By Jon Evans | May 4, 2020 at 3:55 PM EDT – Updated May 4 at 4:18 PM
NEW HANOVER COUNTY, N.C. (WECT) – Work is starting this week on developing options to celebrate high school senior graduations in New Hanover County Schools. According to Interim Superintendent Dr. Del Burns, two task forces will begin meeting with the goal to have recommendations by June 1st for graduations in traditional and non-traditional high schools. Graduation for the county high schools is currently scheduled for June 13.
“The state Department of Public Instruction and the State Board of Education provided some guidance recently,” Dr. Burns said. “It is conditional on the restrictions that might be present when graduation ceremonies do occur.”
Dr. Burns said the task forces are comprised the senior class presidents of each high school, faculty senior class advisors, the principals from each of the high schools, the deputy superintendent, the directors of secondary education and safety for the school system, along with a public health official.
“I’m really pleased, in fact I’m excited to have students as part of this because this is really about them and trying to meet their needs, and giving them the most meaningful experience that’s allowed,” Dr. Burns added.
Legislation passed over the weekend by the North Carolina General Assembly, and signed today by Gov. Roy Cooper, set the start date for the 2020-2021 traditional public school year on August 17, 2020, with the end date scheduled for June 11, 2021. Dr. Burns said the schedule will include 190 instructional days, and five will be remote learning days. What is still up in the air is how student learning will take place when that year begins, whether schools will be closed as they are now or will be open in some capacity for more face-to-face learning. Here again, Dr. Burns said the state has sent guidance on how local systems should prepare for all options.
“There’s been discussion regarding how things might look in the fall,” he said. “We do not know what the conditions might be, what restrictions might be in place.

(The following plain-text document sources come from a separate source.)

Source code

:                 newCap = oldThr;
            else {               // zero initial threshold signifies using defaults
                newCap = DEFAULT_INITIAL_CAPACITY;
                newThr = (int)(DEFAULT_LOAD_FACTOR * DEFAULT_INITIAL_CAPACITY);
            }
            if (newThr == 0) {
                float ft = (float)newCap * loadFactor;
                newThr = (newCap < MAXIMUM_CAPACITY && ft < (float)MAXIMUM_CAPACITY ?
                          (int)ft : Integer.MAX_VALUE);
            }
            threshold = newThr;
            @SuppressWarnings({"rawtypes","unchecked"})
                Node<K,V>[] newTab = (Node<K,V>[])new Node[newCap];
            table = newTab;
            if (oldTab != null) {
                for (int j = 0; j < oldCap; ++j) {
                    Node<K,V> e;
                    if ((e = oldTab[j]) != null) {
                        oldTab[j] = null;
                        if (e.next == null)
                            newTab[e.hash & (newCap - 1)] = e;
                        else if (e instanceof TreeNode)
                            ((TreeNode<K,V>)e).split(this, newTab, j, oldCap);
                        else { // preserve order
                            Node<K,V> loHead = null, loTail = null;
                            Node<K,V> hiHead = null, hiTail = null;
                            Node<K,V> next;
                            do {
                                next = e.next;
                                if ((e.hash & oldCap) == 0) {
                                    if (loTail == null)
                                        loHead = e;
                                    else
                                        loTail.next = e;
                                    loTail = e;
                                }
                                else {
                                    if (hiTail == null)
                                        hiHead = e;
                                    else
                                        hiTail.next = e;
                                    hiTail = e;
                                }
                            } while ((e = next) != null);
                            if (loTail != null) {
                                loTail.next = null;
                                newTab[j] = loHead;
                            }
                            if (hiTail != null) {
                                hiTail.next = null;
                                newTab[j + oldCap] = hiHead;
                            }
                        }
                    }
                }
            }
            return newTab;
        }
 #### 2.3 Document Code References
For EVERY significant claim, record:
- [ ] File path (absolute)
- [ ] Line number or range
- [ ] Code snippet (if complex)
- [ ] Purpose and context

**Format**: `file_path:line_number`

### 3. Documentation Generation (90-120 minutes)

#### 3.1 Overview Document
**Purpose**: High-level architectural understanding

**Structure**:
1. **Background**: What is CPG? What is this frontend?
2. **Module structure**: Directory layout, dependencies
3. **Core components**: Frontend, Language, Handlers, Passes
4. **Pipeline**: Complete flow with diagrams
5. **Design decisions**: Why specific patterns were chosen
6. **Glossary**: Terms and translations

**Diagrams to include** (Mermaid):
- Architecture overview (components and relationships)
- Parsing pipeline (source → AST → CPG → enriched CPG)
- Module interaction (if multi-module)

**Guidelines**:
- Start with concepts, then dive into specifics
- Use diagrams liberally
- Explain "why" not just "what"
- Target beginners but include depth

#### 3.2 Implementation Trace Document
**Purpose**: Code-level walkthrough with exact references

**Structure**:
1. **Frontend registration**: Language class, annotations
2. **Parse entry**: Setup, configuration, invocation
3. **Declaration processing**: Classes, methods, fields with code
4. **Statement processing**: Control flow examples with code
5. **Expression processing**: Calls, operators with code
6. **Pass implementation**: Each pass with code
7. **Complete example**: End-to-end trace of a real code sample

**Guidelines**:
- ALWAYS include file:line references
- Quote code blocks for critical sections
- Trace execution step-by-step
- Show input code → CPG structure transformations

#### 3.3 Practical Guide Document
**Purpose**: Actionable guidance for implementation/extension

The Department of Public Instruction and State Board of Education are providing lots and lots of good information. However, it is very much dependent on the conditions at the time and what restrictions might be in place. The closer we get to the end of this year the more likely it is we’ll understand better what the beginning of next year might look like.”
Dr. Burns said the school system distributed about 4,900 devices to students and families to help with distance learning since classrooms closed in March. He expects more WIFI hotspots to be delivered to families to improve internet connectivity. The school system, he said, has contacted 99 percent of the students since March 16, with the most success coming in the elementary schools. Establishing that contact and maintaining it through this difficult transition has been important to ensure the children continue to learn. He acknowledged that students will not be at the same level they would had the pandemic not caused the current situation.
“Remote learning is not the same as face-to-face instruction,” he said. “There’s been a great effort, the teachers have done amazing work, truly amazing work,” the interim superintendent said. “In fact, I’ve been consistently and constantly amazed at the great work that’s going on. Students will not be at the same level that they might others have been at if we had continued face-to-face instruction. There will be efforts over the summer, part of the legislation (bill signed by Gov. Cooper) supports summer camps and other opportunities for students to have remedial activities. When we start on August 17th, we’ll begin assessing students to determine what the needs are, and we’ll do our best to support them going forward next year.”